» Prompt: Copy out all of the data that follows, exactly as it appears.

» Task data:

━━━━━━━━━━━━━━━━━━━━

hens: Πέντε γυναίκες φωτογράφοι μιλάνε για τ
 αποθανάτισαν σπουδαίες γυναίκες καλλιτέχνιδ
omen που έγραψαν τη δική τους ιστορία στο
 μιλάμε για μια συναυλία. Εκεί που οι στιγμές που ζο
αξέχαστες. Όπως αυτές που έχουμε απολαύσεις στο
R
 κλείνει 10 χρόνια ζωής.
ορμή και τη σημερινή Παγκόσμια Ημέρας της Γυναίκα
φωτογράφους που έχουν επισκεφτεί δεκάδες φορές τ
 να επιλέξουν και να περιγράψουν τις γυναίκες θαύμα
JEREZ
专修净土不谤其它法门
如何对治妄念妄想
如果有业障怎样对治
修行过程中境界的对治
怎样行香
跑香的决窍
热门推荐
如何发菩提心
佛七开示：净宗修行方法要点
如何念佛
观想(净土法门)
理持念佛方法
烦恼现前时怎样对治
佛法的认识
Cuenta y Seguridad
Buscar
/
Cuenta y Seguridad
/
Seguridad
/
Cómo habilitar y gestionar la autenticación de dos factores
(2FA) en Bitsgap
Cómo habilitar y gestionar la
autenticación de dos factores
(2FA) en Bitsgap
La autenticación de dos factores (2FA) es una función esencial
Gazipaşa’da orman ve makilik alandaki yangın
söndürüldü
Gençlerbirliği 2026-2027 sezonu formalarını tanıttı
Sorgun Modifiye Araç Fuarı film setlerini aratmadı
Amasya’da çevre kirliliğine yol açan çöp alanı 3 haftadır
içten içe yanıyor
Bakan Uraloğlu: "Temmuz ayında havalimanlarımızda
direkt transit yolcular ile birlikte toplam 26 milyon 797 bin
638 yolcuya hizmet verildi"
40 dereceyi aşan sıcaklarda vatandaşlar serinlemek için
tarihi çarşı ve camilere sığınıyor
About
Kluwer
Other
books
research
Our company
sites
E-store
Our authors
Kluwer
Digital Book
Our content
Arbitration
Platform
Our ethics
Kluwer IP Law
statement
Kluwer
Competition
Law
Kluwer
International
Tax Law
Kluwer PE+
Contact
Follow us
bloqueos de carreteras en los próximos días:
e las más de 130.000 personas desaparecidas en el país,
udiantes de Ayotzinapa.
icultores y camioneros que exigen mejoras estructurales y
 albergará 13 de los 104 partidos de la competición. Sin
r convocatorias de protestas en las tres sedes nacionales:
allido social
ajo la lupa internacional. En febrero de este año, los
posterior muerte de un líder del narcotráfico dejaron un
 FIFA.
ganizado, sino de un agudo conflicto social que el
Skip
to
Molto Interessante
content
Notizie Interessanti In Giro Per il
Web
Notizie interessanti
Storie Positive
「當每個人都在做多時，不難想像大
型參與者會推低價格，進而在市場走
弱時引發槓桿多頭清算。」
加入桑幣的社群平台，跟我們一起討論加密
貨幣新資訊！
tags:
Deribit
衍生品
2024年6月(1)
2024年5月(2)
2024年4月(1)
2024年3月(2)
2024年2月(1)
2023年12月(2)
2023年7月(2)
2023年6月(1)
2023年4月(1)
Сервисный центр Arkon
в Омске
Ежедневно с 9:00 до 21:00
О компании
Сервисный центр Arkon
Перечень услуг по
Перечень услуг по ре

━━━━━━━━━━━━━━━━━━━━

» Result:
hens: Πέντε γυναίκες φωτογράφοι μιλάνε για τ
 αποθανάτισαν σπουδαίες γυναίκες καλλιτέχνιδ
omen που έγραψαν τη δική τους ιστορία στο
 μιλάμε για μια συναυλία. Εκεί που οι στιγμές που ζο
αξέχαστες. Όπως αυτές που έχουμε απολαύσεις στο
R
 κλείνει 10 χρόνια ζωής.
ορμή και τη σημερινή Παγκόσμια Ημέρας της Γυναίκα
φωτογράφους που έχουν επισκεφτεί δεκάδες φορές τ
 να επιλέξουν και να περιγράψουν τις γυναίκες θαύμα
JEREZ
专修净土不谤其它法门
如何对治妄念妄想
如果有业障怎样对治
修行过程中境界的对治
怎样行香
跑香的决窍
热门推荐
如何发菩提心
佛七开示：净宗修行方法要点
如何念佛
观想(净土法门)
理持念佛方法
烦恼现前时怎样对治
佛法的认识
Cuenta y Seguridad
Buscar
/
Cuenta y Seguridad
/
Seguridad
/
Cómo habilitar y gestionar la autenticación de dos factores
(2FA) en Bitsgap
Cómo habilitar y gestionar la
autenticación de dos factores
(2FA) en Bitsgap
La autenticación de dos factores (2FA) es una función esencial
Gazipaşa’da orman ve makilik alandaki yangın
söndürüldü
Gençlerbirliği 2026-2027 sezonu formalarını tanıttı
Sorgun Modifiye Araç Fuarı film setlerini aratmadı
Amasya’da çevre kirliliğine yol açan çöp alanı 3 haftadır
içten içe yanıyor
Bakan Uraloğlu: "Temmuz ayında havalimanlarımızda
direkt transit yolcular ile birlikte toplam 26 milyon 797 bin
638 yolcuya hizmet verildi"
40 dereceyi aşan sıcaklarda vatandaşlar serinlemek için
tarihi çarşı ve camilere sığınıyor
About
Kluwer
Other
books
research
Our company
sites
E-store
Our authors
Kluwer
Digital Book
Our content
Arbitration
Platform
Our ethics
Kluwer IP Law
statement
Kluwer
Competition
Law
Kluwer
International
Tax Law
Kluwer PE+
Contact
Follow us
bloqueos de carreteras en los próximos días:
e las más de 130.000 personas desaparecidas en el país,
udiantes de Ayotzinapa.
icultores y camioneros que exigen mejoras estructurales y
 albergará 13 de los 104 partidos de la competición. Sin
r convocatorias de protestas en las tres sedes nacionales:
allido social
ajo la lupa internacional. En febrero de este año, los
posterior muerte de un líder del narcotráfico dejaron un
 FIFA.
ganizado, sino de un agudo conflicto social que el
Skip
to
Molto Interessante
content
Notizie Interessanti In Giro Per il
Web
Notizie interessanti
Storie Positive
「當每個人都在做多時，不難想像大
型參與者會推低價格，進而在市場走
弱時引發槓桿多頭清算。」
加入桑幣的社群平台，跟我們一起討論加密
貨幣新資訊！
tags:
Deribit
衍生品
2024年6月(1)
2024年5月(2)
2024年4月(1)
2024年3月(2)
2024年2月(1)
2023年12月(2)
2023年7月(2)
2023年6月(1)
2023年4月(1)
Сервисный центр Arkon
в Омске
Ежедневно с 9:00 до 21:00
О компании
Сервисный центр Arkon
Перечень услуг по
Перечень услуг по ре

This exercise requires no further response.